■ **DESCRIPTION OF THE TASK**
Starting at the line that holds "They usually have", transcribe every line to the end of the data exactly; include no other lines.
....
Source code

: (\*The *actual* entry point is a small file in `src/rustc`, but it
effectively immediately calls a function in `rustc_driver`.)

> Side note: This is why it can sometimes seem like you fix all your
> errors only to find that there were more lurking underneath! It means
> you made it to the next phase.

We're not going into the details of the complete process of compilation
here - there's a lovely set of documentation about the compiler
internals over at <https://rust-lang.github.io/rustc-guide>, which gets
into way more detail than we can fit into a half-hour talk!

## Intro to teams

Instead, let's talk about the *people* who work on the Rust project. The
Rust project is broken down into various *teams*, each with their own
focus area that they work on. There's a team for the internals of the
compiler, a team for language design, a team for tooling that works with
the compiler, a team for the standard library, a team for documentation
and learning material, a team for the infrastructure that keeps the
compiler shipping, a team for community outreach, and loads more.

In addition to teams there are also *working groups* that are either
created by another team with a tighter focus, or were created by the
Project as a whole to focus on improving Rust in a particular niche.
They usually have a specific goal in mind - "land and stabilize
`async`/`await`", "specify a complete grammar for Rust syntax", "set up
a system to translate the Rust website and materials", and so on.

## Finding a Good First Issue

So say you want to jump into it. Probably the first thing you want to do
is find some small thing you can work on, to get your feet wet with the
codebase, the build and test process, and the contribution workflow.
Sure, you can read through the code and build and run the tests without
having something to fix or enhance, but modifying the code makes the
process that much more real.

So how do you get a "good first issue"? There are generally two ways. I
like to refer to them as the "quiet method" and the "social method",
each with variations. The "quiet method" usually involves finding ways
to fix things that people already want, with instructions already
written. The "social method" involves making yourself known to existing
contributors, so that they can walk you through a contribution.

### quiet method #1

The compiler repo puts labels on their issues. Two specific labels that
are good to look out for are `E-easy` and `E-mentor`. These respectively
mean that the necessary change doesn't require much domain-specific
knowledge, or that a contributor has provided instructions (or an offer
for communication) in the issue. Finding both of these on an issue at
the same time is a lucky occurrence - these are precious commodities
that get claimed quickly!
....
■ **ANSWER TO THE PROBLEM**
They usually have a specific goal in mind - "land and stabilize
`async`/`await`", "specify a complete grammar for Rust syntax", "set up
a system to translate the Rust website and materials", and so on.

## Finding a Good First Issue

So say you want to jump into it. Probably the first thing you want to do
is find some small thing you can work on, to get your feet wet with the
codebase, the build and test process, and the contribution workflow.
Sure, you can read through the code and build and run the tests without
having something to fix or enhance, but modifying the code makes the
process that much more real.

So how do you get a "good first issue"? There are generally two ways. I
like to refer to them as the "quiet method" and the "social method",
each with variations. The "quiet method" usually involves finding ways
to fix things that people already want, with instructions already
written. The "social method" involves making yourself known to existing
contributors, so that they can walk you through a contribution.

### quiet method #1

The compiler repo puts labels on their issues. Two specific labels that
are good to look out for are `E-easy` and `E-mentor`. These respectively
mean that the necessary change doesn't require much domain-specific
knowledge, or that a contributor has provided instructions (or an offer
for communication) in the issue. Finding both of these on an issue at
the same time is a lucky occurrence - these are precious commodities
that get claimed quickly!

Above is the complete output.